##### Text provided #####

The Princess of Polka Dots ~ Yayoi Kusama

Photo+by+Bekky+Bekks+on+Unsplash

Content Warning!

There are mentions of Sexual Abuse and Traumatic Events

~Please feel free to click off ~

 

Little Yayoi Kusama was born on May 22, 1929, as the youngest of four children right during the start of the Great Depression. Although she was born to a decently wealthy family who made a profit off of trading crops they grew on their farm, the relationship between the family was not ideal. Her mother was physically and verbally abusive, causing her trauma in the future, and her father was a famous womanizer, causing insecurity within the family. The often affairs of her father were claimed to be caused by their loveless marriage, him only marrying into the family for wealth benefits. Due to a series of traumatic events that included sexual abuse, Yayoi later developed a fear of sex and men in general. 

By the age of ten, Yayoi started to have her infamous hallucinations. Dots, waves, and other hypnotic patterns made their way into her vision as she started growing older. As a child, she used these dots and patterns as a way to express herself through the hard times she went through, and began doodling on bits of paper and drawing what she saw in her visions.

 ~Right during this time, WWII started~

When she was 13, barely 3 years after WWII started, Yayoi was sent to work in a military factory where she was tasked with sewing and fabricating parachutes for the Japanese army. Yet again, this section of her life became trauma for her, always being able to hear the blaring air-raid sirens going off and seeing American military aircrafts flying atop her area. The war took a toll on her, causing her to isolate herself in darkness for most of her teenage years. During this time, however, she still made artworks of her hallucinations, showing her true love for self-expression whilst going through a hard time of her life. 

Although she was passionate about art, Yayoi had hardly any training in the field, only attending Kyoto City Specialist School of Art for a year from 1948 to 1949 against her mother’s wishes. She is said to be an exceptional student, her works being shown off throughout Japan in competitions and conventions.

#####

Transcribe the passage of the Yayoi Kusama biography word for word, starting with "Photo+by+Bekky+Bekks+on+Unsplash" and going on through "men in general.".

##### Extracted records #####

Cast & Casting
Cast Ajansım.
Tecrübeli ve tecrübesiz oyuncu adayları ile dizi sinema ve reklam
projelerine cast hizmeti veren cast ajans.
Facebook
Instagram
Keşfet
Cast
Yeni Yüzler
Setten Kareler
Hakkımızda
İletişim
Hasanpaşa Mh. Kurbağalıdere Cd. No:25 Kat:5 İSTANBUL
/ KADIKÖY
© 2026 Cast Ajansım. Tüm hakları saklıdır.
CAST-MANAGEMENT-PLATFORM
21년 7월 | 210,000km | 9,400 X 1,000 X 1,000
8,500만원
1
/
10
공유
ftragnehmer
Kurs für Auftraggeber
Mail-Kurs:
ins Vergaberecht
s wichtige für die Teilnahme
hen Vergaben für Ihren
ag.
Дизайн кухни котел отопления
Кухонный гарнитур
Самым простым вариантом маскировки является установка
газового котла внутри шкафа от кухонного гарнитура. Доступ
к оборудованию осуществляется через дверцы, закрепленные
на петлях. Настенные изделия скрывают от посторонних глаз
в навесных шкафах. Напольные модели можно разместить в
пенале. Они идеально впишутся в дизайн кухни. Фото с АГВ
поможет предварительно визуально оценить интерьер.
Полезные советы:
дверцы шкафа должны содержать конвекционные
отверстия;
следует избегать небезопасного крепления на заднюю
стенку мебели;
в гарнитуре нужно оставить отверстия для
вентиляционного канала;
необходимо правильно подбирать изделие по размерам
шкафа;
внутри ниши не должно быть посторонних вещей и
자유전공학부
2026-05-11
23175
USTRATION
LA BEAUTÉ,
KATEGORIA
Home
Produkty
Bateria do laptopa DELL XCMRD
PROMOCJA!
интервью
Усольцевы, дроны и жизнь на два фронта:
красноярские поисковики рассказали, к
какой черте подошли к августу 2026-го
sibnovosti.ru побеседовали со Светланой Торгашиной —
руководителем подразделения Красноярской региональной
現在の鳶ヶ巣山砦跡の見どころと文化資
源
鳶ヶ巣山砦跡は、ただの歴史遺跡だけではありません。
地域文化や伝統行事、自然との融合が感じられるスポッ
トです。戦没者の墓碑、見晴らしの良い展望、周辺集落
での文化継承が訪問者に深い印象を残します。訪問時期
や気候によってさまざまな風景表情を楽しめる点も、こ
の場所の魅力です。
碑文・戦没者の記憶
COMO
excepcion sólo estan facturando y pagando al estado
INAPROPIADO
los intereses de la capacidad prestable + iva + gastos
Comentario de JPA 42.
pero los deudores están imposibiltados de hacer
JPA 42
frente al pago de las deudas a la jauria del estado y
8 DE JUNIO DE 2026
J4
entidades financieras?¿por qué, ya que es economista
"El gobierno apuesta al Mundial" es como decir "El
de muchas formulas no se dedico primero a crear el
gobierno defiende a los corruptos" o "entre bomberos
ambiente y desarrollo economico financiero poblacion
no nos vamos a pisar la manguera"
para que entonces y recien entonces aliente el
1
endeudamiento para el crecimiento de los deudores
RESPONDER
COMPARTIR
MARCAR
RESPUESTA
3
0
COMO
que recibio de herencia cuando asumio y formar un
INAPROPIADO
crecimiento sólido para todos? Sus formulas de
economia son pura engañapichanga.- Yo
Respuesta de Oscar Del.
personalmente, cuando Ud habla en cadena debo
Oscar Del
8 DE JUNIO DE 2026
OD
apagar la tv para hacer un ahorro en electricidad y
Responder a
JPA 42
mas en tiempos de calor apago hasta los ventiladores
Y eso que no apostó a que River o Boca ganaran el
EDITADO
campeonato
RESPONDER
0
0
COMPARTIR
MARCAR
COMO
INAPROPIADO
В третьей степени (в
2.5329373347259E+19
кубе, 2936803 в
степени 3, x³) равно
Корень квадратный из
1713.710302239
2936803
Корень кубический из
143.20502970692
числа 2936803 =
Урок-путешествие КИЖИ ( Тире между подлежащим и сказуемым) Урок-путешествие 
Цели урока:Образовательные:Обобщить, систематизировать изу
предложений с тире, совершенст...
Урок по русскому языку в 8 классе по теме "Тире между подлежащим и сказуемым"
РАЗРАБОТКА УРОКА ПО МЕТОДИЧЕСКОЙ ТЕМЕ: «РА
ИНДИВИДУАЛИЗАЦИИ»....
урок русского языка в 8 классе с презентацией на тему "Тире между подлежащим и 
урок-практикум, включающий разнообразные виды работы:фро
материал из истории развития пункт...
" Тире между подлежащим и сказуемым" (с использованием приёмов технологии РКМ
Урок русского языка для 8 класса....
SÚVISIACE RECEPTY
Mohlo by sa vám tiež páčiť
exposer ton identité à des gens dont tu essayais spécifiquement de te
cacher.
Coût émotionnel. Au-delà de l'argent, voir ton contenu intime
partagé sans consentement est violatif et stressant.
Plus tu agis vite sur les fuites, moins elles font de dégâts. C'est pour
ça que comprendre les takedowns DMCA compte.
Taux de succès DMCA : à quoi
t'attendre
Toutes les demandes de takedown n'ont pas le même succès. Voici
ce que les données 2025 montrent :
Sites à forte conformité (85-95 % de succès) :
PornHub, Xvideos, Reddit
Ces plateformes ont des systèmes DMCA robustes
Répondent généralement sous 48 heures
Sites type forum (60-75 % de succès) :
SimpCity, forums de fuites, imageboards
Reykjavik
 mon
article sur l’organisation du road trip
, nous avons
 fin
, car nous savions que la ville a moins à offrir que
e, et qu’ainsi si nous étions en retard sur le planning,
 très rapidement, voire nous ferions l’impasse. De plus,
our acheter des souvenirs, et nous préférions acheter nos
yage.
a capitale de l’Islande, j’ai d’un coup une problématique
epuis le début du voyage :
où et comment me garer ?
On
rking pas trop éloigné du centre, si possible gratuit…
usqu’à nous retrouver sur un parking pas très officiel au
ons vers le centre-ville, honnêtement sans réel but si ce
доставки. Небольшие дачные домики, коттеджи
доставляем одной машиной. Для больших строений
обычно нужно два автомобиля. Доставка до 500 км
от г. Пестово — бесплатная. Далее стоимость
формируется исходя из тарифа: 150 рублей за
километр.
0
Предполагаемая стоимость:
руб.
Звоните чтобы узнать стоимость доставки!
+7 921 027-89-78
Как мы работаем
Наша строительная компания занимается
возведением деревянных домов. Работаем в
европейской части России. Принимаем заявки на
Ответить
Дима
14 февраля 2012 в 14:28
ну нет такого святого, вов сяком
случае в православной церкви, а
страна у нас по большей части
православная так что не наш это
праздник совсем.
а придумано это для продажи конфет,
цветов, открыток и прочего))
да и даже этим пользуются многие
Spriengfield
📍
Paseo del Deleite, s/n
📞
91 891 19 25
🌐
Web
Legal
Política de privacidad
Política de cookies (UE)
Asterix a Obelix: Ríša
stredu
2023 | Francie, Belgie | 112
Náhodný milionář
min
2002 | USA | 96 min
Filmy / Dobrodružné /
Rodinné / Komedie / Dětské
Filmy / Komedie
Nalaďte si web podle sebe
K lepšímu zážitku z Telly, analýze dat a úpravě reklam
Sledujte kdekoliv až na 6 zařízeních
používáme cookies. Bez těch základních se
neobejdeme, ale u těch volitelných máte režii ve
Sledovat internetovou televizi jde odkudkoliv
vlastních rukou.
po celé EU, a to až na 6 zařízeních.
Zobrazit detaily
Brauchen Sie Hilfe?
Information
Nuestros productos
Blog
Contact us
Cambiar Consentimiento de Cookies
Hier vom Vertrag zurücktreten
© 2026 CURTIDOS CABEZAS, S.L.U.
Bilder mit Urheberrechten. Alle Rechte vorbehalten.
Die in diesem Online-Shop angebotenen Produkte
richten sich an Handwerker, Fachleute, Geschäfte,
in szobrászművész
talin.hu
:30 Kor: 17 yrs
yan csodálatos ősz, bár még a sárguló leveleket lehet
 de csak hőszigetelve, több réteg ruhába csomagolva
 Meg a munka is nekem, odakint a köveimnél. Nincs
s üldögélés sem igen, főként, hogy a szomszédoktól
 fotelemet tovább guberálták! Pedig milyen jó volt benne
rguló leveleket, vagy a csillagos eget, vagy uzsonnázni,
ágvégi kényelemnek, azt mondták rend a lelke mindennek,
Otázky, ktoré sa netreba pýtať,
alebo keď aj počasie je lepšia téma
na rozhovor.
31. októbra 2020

#####

● **Result for this exercise**
Photo+by+Bekky+Bekks+on+Unsplash

Content Warning!

There are mentions of Sexual Abuse and Traumatic Events

~Please feel free to click off ~

 

Little Yayoi Kusama was born on May 22, 1929, as the youngest of four children right during the start of the Great Depression. Although she was born to a decently wealthy family who made a profit off of trading crops they grew on their farm, the relationship between the family was not ideal. Her mother was physically and verbally abusive, causing her trauma in the future, and her father was a famous womanizer, causing insecurity within the family. The often affairs of her father were claimed to be caused by their loveless marriage, him only marrying into the family for wealth benefits. Due to a series of traumatic events that included sexual abuse, Yayoi later developed a fear of sex and men in general.